BEGIN Source extract
Test cipher_auth_{en,de}crypt_ext()

Signed-off-by: Manuel Pégourié-Gonnard <manuel.pegourie-gonnard@arm.com>
2024-11-26 02:15:40 +01:00 · 2020-11-30 10:17:01 +01:00 · 2020-11-30 10:17:01 +01:00 · 53f10e70fd
commit 53f10e70fd
parent 89a8fe50fe
1 changed files with 157 additions and 11 deletions
--- a/tests/suites/test_suite_cipher.function
+++ b/tests/suites/test_suite_cipher.function
@ -1013,9 +1013,15 @@ void auth_crypt_tv( int cipher_id, data_t * key, data_t * iv,
     * of AEAD decryption and AEAD encryption. Check that
     * this results in the expected plaintext, and that
     * decryption and encryption are inverse to one another.
+     *
+     * Do that twice:
+     * - once with legacy functions auth_decrypt/auth_encrypt
+     * - once with new functions auth_decrypt_ext/auth_encrypt_ext
+     * This allows testing both without duplicating test cases.
END Source extract
[Set of tasks]
A - According to the commit page, how many lines did the commit add and how many did it delete?
B - Retype the commit page from "Signed-off-by: Manuel Pégourié-Gonnard" down to "to one another.".
C - Check each statement against the commit page. Answer yes or no, and quote the words that decide it.
(i) The commit changes a single file.
(ii) The commit's parent is 53f10e70fd.
(iii) The check is meant to be done three times.
BEGIN Data extracts
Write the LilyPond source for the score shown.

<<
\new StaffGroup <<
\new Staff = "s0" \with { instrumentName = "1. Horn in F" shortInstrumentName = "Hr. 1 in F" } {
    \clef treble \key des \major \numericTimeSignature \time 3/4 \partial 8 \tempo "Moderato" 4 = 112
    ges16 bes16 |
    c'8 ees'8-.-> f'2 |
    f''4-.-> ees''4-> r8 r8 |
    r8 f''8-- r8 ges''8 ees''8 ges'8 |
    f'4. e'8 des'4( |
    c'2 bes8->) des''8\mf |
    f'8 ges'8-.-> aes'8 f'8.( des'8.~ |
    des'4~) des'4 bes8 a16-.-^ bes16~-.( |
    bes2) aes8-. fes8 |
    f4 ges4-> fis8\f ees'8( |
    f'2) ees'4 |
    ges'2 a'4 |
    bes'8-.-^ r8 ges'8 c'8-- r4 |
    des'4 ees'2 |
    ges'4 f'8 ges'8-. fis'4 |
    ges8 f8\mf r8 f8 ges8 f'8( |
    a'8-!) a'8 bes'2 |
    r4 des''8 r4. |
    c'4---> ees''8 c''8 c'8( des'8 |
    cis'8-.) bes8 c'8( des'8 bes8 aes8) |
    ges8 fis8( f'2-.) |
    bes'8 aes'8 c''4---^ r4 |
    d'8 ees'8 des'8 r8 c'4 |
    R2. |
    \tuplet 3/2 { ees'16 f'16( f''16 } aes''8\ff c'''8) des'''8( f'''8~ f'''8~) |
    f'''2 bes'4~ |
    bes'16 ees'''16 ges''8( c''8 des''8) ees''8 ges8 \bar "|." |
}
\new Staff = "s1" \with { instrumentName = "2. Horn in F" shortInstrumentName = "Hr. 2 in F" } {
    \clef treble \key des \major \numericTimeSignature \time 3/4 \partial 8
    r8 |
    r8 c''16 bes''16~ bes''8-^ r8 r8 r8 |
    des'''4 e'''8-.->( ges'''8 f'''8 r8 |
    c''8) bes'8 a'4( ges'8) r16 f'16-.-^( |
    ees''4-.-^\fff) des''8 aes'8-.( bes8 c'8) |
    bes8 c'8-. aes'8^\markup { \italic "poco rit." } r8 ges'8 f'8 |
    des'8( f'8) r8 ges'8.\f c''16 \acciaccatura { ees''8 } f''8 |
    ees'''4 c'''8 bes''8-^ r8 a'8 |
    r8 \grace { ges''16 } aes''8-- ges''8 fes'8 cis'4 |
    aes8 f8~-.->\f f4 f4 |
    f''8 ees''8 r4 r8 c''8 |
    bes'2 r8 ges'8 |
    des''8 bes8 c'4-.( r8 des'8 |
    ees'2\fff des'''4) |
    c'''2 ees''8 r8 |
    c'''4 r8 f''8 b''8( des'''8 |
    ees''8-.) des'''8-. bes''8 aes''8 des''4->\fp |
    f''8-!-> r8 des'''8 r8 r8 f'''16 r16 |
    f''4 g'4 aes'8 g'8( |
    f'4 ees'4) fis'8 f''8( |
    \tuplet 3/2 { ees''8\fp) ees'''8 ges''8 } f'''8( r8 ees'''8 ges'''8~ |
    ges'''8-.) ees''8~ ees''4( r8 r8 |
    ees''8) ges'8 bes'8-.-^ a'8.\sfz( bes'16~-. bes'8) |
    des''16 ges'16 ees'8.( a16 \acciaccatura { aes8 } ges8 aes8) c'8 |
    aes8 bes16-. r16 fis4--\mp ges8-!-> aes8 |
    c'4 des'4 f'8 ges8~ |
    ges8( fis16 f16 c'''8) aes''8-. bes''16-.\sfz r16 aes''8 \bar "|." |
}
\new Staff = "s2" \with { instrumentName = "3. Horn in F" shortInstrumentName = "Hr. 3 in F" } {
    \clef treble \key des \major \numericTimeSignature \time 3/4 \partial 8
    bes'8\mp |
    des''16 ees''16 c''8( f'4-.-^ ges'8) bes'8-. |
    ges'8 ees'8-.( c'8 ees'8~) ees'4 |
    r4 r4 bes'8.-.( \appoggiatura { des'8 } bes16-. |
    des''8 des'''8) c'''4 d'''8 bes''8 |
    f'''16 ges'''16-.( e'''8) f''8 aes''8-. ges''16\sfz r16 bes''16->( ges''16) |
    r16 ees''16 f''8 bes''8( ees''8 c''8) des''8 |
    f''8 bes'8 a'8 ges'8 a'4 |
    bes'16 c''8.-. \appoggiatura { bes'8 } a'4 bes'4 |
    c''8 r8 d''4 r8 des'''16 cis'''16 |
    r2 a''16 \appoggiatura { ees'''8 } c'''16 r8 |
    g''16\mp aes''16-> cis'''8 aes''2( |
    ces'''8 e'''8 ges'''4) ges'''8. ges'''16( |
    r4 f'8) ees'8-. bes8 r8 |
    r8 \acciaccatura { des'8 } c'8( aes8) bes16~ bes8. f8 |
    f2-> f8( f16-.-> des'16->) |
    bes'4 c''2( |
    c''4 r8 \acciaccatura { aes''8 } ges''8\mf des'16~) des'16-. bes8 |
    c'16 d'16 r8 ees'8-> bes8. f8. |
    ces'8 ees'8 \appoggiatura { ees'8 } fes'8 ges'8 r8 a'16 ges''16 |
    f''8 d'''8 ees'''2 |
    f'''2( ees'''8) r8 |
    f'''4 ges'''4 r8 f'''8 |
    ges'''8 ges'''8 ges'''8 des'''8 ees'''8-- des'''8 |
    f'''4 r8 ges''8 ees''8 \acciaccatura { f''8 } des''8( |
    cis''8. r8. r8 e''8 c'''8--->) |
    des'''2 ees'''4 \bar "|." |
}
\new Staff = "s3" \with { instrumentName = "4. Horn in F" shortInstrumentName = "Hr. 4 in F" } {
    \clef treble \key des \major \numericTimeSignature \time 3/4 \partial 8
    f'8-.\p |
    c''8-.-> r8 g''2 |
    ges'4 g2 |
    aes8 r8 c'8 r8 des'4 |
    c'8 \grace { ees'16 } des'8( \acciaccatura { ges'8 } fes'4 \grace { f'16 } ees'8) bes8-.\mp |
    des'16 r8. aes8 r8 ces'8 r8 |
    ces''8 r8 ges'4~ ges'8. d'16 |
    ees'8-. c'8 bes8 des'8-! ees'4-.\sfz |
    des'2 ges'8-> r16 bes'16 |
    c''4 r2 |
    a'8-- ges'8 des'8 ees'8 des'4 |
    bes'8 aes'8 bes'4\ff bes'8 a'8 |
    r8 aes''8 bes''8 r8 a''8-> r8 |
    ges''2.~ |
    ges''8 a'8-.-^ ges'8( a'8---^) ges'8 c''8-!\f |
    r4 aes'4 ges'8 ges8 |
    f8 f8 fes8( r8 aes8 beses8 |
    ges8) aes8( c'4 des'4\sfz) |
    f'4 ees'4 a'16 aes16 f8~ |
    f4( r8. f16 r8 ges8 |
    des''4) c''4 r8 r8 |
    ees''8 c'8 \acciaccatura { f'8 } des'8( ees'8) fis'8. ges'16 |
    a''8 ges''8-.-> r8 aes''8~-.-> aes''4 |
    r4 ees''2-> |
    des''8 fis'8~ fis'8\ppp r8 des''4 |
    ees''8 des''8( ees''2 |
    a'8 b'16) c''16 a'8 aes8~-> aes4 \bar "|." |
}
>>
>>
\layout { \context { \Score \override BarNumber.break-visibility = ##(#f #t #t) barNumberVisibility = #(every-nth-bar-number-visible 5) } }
END Data extracts
[Exercise responses]
A - 157 added and 11 deleted.

B -
Signed-off-by: Manuel Pégourié-Gonnard <manuel.pegourie-gonnard@arm.com>
2024-11-26 02:15:40 +01:00 · 2020-11-30 10:17:01 +01:00 · 2020-11-30 10:17:01 +01:00 · 53f10e70fd
commit 53f10e70fd
parent 89a8fe50fe
1 changed files with 157 additions and 11 deletions
--- a/tests/suites/test_suite_cipher.function
+++ b/tests/suites/test_suite_cipher.function
@ -1013,9 +1013,15 @@ void auth_crypt_tv( int cipher_id, data_t * key, data_t * iv,
     * of AEAD decryption and AEAD encryption. Check that
     * this results in the expected plaintext, and that
     * decryption and encryption are inverse to one another.

C -
(i) Yes: "1 changed files with 157 additions and 11 deletions"
(ii) No: "parent 89a8fe50fe"
(iii) No: "Do that twice:"